For the Dynasty star’s only son, Alexander ‘ Sacha’ Newley, is to publish an extraordinary book about his childhood in which he will detail the ‘emotional trauma’ he endured.
The 51-year-old portrait painter has given the book the provocative title Unaccompanied Minor: A Memoir and his publisher, Quartet Books, suggests he will not spare his famous mother’s blushes.
‘Born with a famous name to an unhappy marriage, Alexander Newley is the son of the Hollywood stars Joan Collins and Anthony Newley,’ the publisher says.
‘Their life was one of almost unparalleled privilege and glamour but under the glossy veneer there was trouble: drugs, infidelity, insecurity and emotional trauma.
‘Both Joan and Anthony were infantilised after being thrust into the spotlight so young, rendering them ill-equipped to care for Alexander and his sister Tara when they were born.
‘ This book, written with humour and compassion, tells the story of Alexander’s nomadic childhood; the disintegration of his parents’ marriage; and his battle to make sense of the past.’
Two years ago, Sacha hit the headlines when he revealed in an interview that he had been left in the care of a nanny, Sue Delong, who would gain almost sexual gratification from her physical methods of disciplining him.

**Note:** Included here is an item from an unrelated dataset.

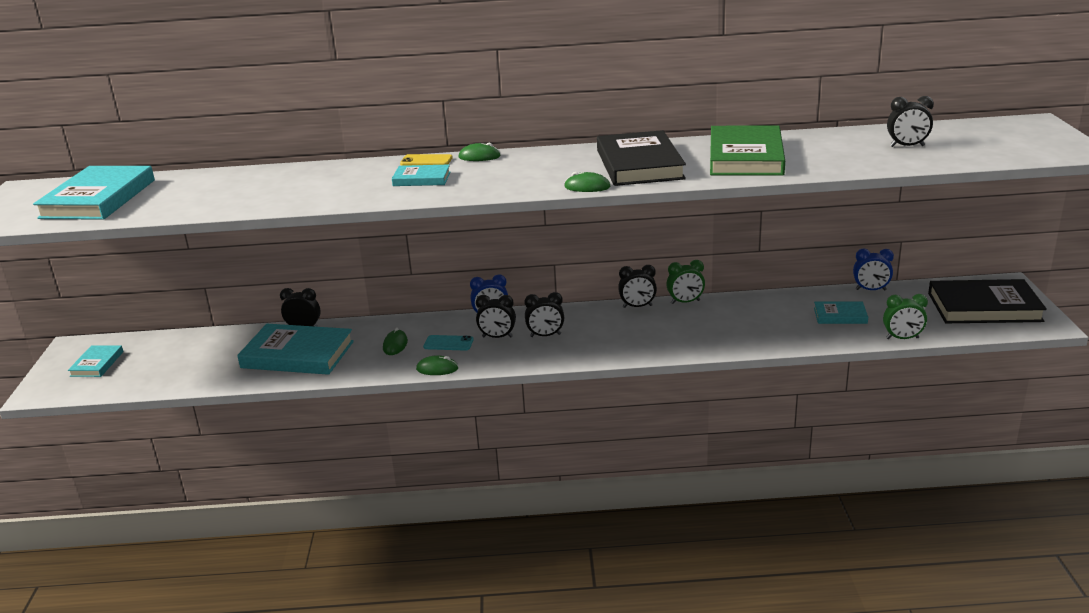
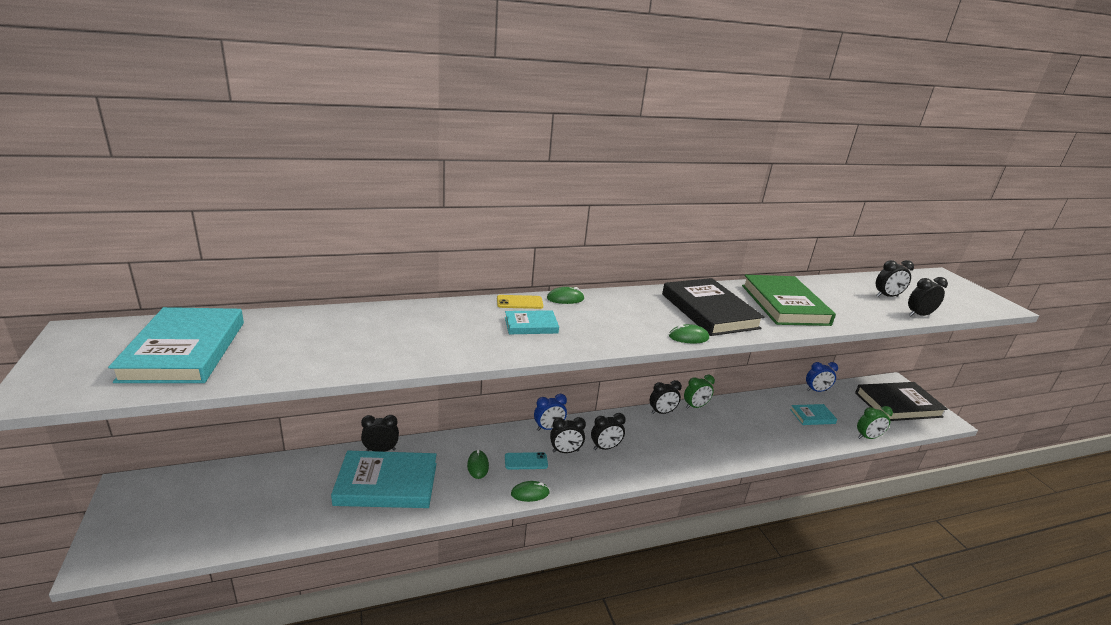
camera: 20 degrees left, 0 degrees up
turquoise book [68,345,123,377] -> none
none -> black clock [908,277,948,316]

He said: ‘There was a lot of S&M. She wouldn’t just sit on me, but sit and grind me into the carpet.
‘It was like the relationship boys might have with their older brothers, but in my case it was with a woman who was employed, so it had a different frisson about it.’
Ms Delong later committed suicide after being fired from a series of jobs.
Sacha said he loved his mother ‘deeper than I can process’ but added that he had a strained childhood relationship with her and described her as a ‘narcissist’ who ‘abandoned’ him and his sister Tara, now 53.
Sacha — whose late actor/ singer father, was the second of Dame Joan’s five husbands — said: ‘I can’t remember her hugging me, but that doesn’t mean it didn’t happen. I just wanted Mummy to love me. She nourished me in a way a muse nourishes; at a distance.’
Naim Attallah, chairman of Quartet, tells me: ‘I was totally seduced by his honesty which, I think, will touch so many readers.’
Dame Joan appears to have reacted with typical sangfroid. ‘The book was discussed with my mother beforehand,’ Sacha insists. ‘She has read it and likes it very much.’